The biggest challenge many of us face about investments is finding enough surplus funds. Most of the time we are engrossed in balancing our income and expenses. Drawing up a personal budget allows you to take control of your spending and find enough money to save and invest for vacations, retirement and your children’s education.
We can save some money even if a major portion of our income go in servicing various debts – home loan, personal loan EMIs or for that matter Credit Card bills – we have accumulated. As Warren Buffet advises, you need first set aside money for investments before thinking about spending it. You don’t need a million to start investing. You can start with a humble sum of Rs.500 per month and see it grow. After all contributing small sums of money regularly to Systematic Investment Plans means Smart Investing
Why do you need a personal budget?
The personal budget helps us plan our income and expenses better and create scope for that little something that we can save or invest. You can choose from a verity of online tools or can use a simple Excel sheet for managing your income and expenses. All you need to do is to record them on a regular basis. This will not only help you monitor your expenses but will also help you in identifying your wasteful expenditure creating the much needed surplus for investing.

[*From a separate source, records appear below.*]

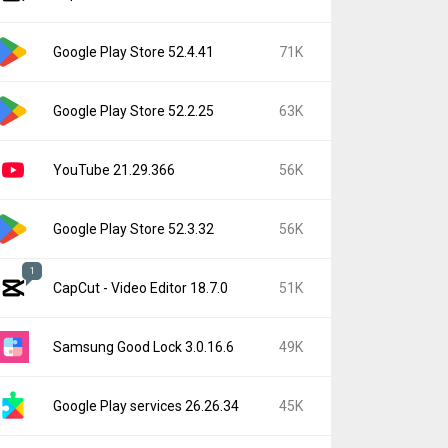
Google Play Store 52.4.41
71K
Google Play Store 52.2.25
63K
YouTube 21.29.366
56K
Google Play Store 52.3.32
56K
1
CapCut - Video Editor 18.7.0
51K
Samsung Good Lock 3.0.16.6
49K
Google Play services 26.26.34
45K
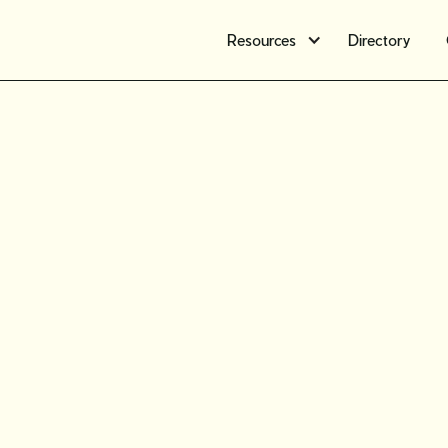
Resources
Directory
Free webi
What you
know ab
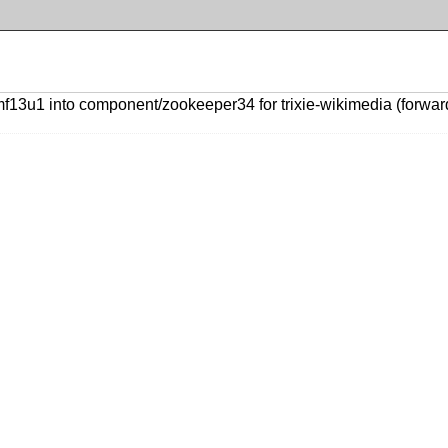
u1 into component/zookeeper34 for trixie-wikimedia (forward p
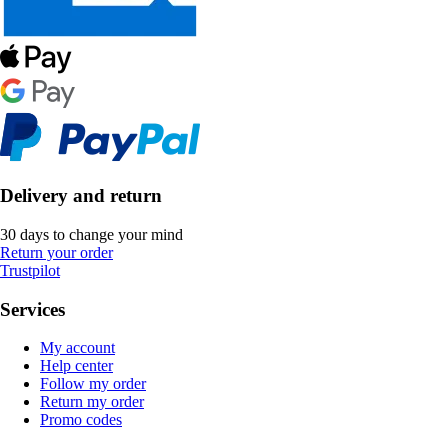
Delivery and return
30 days to change your mind
Return your order
Trustpilot
Services
My account
Help center
Follow my order
Return my order
Promo codes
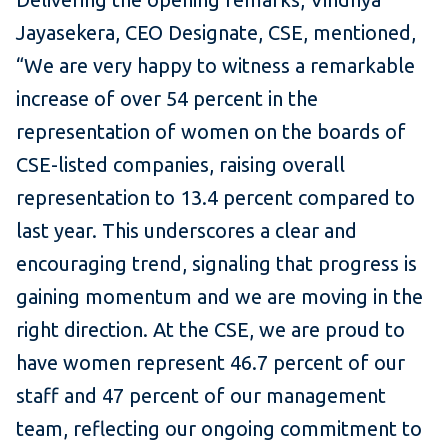
Jayasekera, CEO Designate, CSE, mentioned,
“We are very happy to witness a remarkable
increase of over 54 percent in the
representation of women on the boards of
CSE-listed companies, raising overall
representation to 13.4 percent compared to
last year. This underscores a clear and
encouraging trend, signaling that progress is
gaining momentum and we are moving in the
right direction. At the CSE, we are proud to
have women represent 46.7 percent of our
staff and 47 percent of our management
team, reflecting our ongoing commitment to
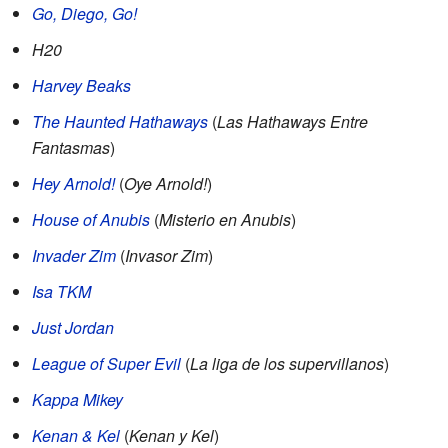
Go, Diego, Go!
H20
Harvey Beaks
The Haunted Hathaways
(
Las Hathaways Entre
Fantasmas
)
Hey Arnold!
(
Oye Arnold!
)
House of Anubis
(
Misterio en Anubis
)
Invader Zim
(
Invasor Zim
)
Isa TKM
Just Jordan
League of Super Evil
(
La liga de los supervillanos
)
Kappa Mikey
Kenan & Kel
(
Kenan y Kel
)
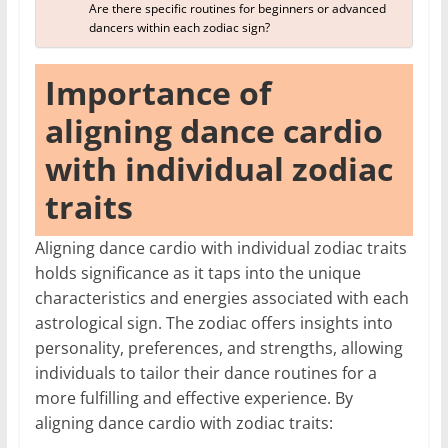
Are there specific routines for beginners or advanced
dancers within each zodiac sign?
Importance of
aligning dance cardio
with individual zodiac
traits
Aligning dance cardio with individual zodiac traits
holds significance as it taps into the unique
characteristics and energies associated with each
astrological sign. The zodiac offers insights into
personality, preferences, and strengths, allowing
individuals to tailor their dance routines for a
more fulfilling and effective experience. By
aligning dance cardio with zodiac traits:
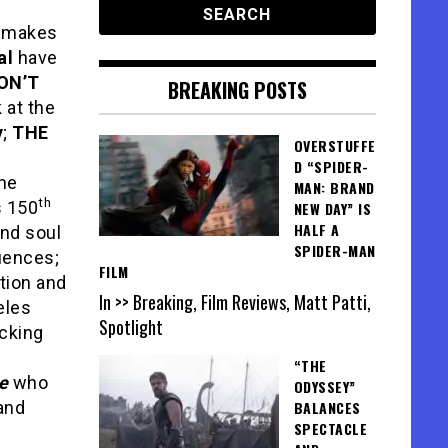
t makes
al
have
ON’T
BREAKING POSTS
k at the
y
;
THE
OVERSTUFFE
D “SPIDER-
the
MAN: BRAND
th
s 150
NEW DAY” IS
HALF A
and soul
SPIDER-MAN
luences;
FILM
tion and
In >> Breaking, Film Reviews, Matt Patti,
eles
Spotlight
licking
N
“THE
e
who
ODYSSEY”
and
BALANCES
SPECTACLE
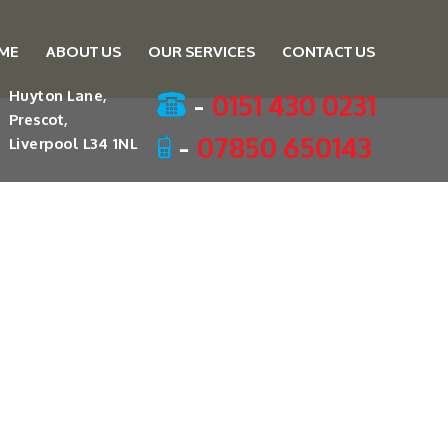
ME
ABOUT US
OUR SERVICES
CONTACT US
ent
-
0151 430 0231
Huyton Lane,
Prescot,
-
07850 650143
Liverpool L34 1NL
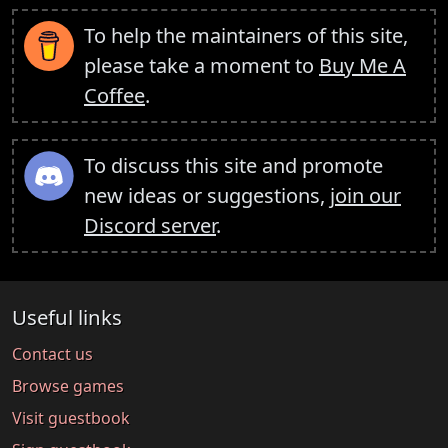
To help the maintainers of this site,
please take a moment to
Buy Me A
Coffee
.
To discuss this site and promote
new ideas or suggestions,
join our
Discord server
.
Useful links
Contact us
Browse games
Visit guestbook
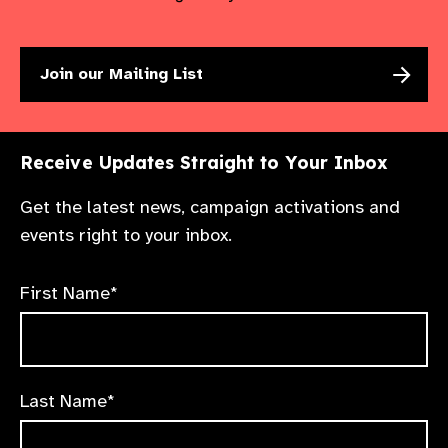
Join our Mailing List
Receive Updates Straight to Your Inbox
Get the latest news, campaign activations and
events right to your inbox.
First Name*
Last Name*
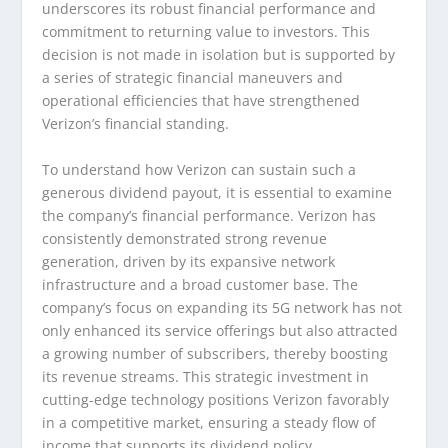
underscores its robust financial performance and
commitment to returning value to investors. This
decision is not made in isolation but is supported by
a series of strategic financial maneuvers and
operational efficiencies that have strengthened
Verizon’s financial standing.
To understand how Verizon can sustain such a
generous dividend payout, it is essential to examine
the company’s financial performance. Verizon has
consistently demonstrated strong revenue
generation, driven by its expansive network
infrastructure and a broad customer base. The
company’s focus on expanding its 5G network has not
only enhanced its service offerings but also attracted
a growing number of subscribers, thereby boosting
its revenue streams. This strategic investment in
cutting-edge technology positions Verizon favorably
in a competitive market, ensuring a steady flow of
income that supports its dividend policy.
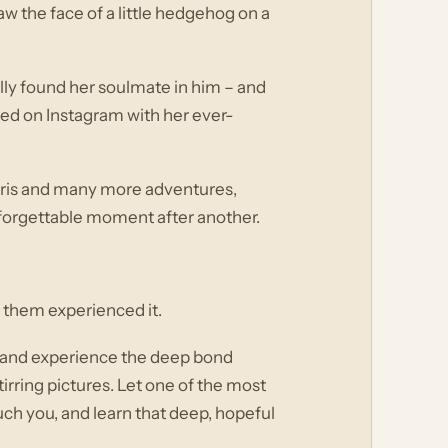
the face of a little hedgehog on a
ally found her soulmate in him – and
red on Instagram with her ever-
d Paris and many more adventures,
nforgettable moment after another.
f them experienced it.
ey and experience the deep bond
irring pictures. Let one of the most
ch you, and learn that deep, hopeful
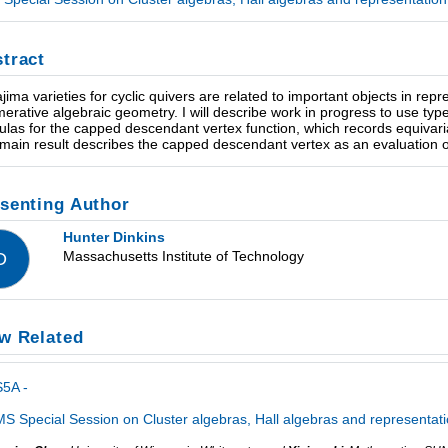
tract
jima varieties for cyclic quivers are related to important objects in rep
erative algebraic geometry. I will describe work in progress to use type
ulas for the capped descendant vertex function, which records equivaria
main result describes the capped descendant vertex as an evaluation 
senting Author
Hunter Dinkins
Massachusetts Institute of Technology
D
w Related
5A -
S Special Session on Cluster algebras, Hall algebras and representati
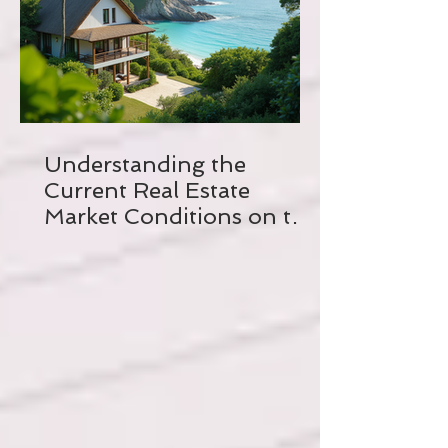
Understanding the
Current Real Estate
Market Conditions on the
Crystal Coast of North
Carolina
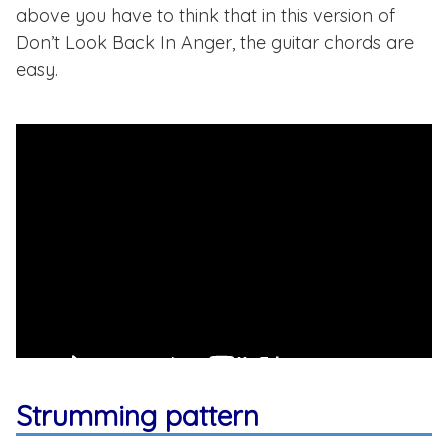
above you have to think that in this version of
Don’t Look Back In Anger, the guitar chords are
easy.
Strumming pattern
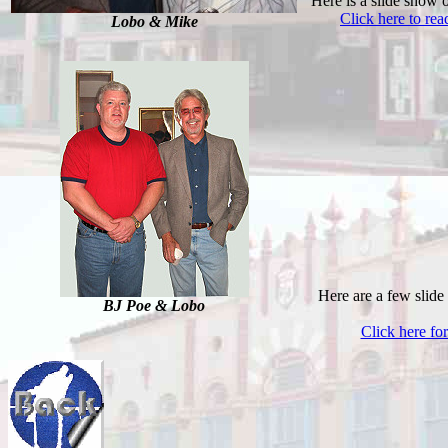
Here is a slide show 
Click here to re
Lobo & Mike
Here are a few slide
BJ Poe & Lobo
Click here fo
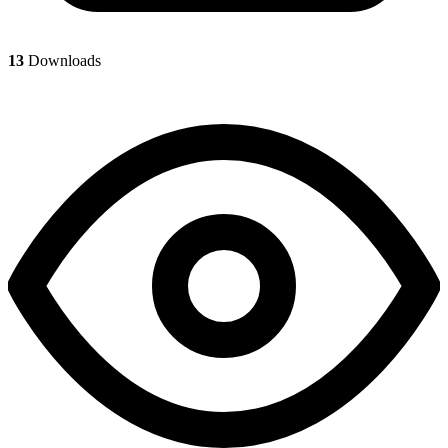
13
Downloads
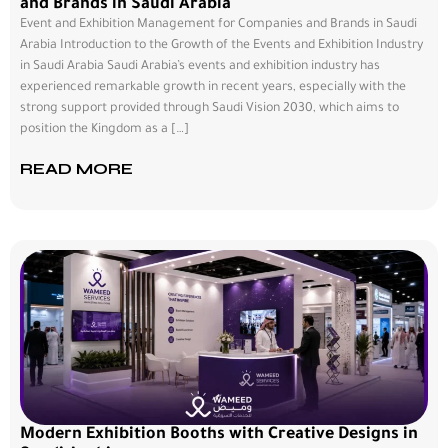
and Brands in Saudi Arabia
Event and Exhibition Management for Companies and Brands in Saudi
Arabia Introduction to the Growth of the Events and Exhibition Industry
in Saudi Arabia Saudi Arabia’s events and exhibition industry has
experienced remarkable growth in recent years, especially with the
strong support provided through Saudi Vision 2030, which aims to
position the Kingdom as a […]
READ MORE
Modern Exhibition Booths with Creative Designs in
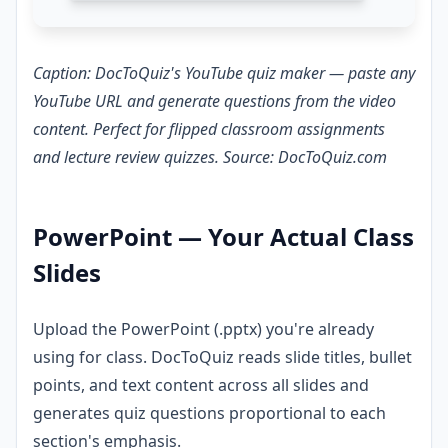
Caption: DocToQuiz's YouTube quiz maker — paste any
YouTube URL and generate questions from the video
content. Perfect for flipped classroom assignments
and lecture review quizzes. Source: DocToQuiz.com
PowerPoint — Your Actual Class
Slides
Upload the PowerPoint (.pptx) you're already
using for class. DocToQuiz reads slide titles, bullet
points, and text content across all slides and
generates quiz questions proportional to each
section's emphasis.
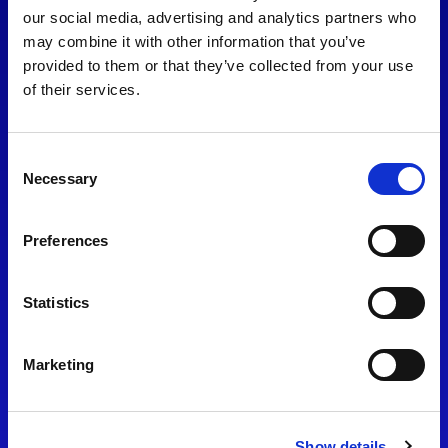
consent to our
Privacy Policy
.
our social media, advertising and analytics partners who
may combine it with other information that you’ve
provided to them or that they’ve collected from your use
of their services.
Consent
Necessary
Selection
Preferences
Find Us
Statistics
Motorsport UK
Bicester Motion
OX27 8FY
Marketing
Please use the postcode
OX26 5HA in your Sat Nav
Show details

If you do not prepare a personal budget, well, nothing much will happen but you would not be in a position to meet your long term financial goals. Even if your income rise in future, it is likely that your expenses will outpace your income. This way you will always be on your toes to manage your income and expenses. That surplus money for investment will always remain an illusion.
How to start a personal budget?
Our friend Sherin in his latest post ultimate guide to budgeting secrets explains that personal budgeting is not a single hour or day process. Time is the major element helps people to identify all necessary requirements.
You need to be clear about your goals and need to create funds for meeting them. The objective with which you start a personal budget is very important to design a budgeting pattern that suits your requirements.
If you are struggling to meet your expenses from your sources of income, the objective of your budget is to find ways to generate enough surplus for investment. For this try to fix a cap for each type of expenditure that you incur. Cut down your incidental expenditure and find ways to minimize others. This will be a difficult task at the beginning but your efforts will start giving fruits by generating a surplus out of the fixed corpus. Set your self a target to save 10-15 per cent of your monthly income every month.
If you already have a surplus income after meeting your monthly and annual financial commitments, you may still want to minimize your unnecessary expenditure and start generating a larger surplus. Your target now should be increase your monthly saving potential to 20-35 per cent of your monthly income. Here is when you can start allocating your surplus funds to work for your long term goals.
Allocate 70-80 percent of your surplus for long term investments (investments with a time horizon of 5 to 10 years) and balance 20-30 per cent to short term contingency funds. While money in your bank account and bank fixed deposits could be good to serve your short term objectives, for better realization of your overall financial goals you may need to deploy your funds to long term investment instruments such as a Mutual Fund or a Retirement Pension fund. This will help you prepare a solid foundation for your retirement as explained in our earlier article Retirement Planning – Start now, Save more, Retire rich
Drawing up a personal budget is the first step that you can take to fulfill your long term financial goals. Over the years, as your ability to save improves you can make an effort to allocate a higher percentage of your income towards investments. This will accelerate your progress to achieve the long term target you set for yourself.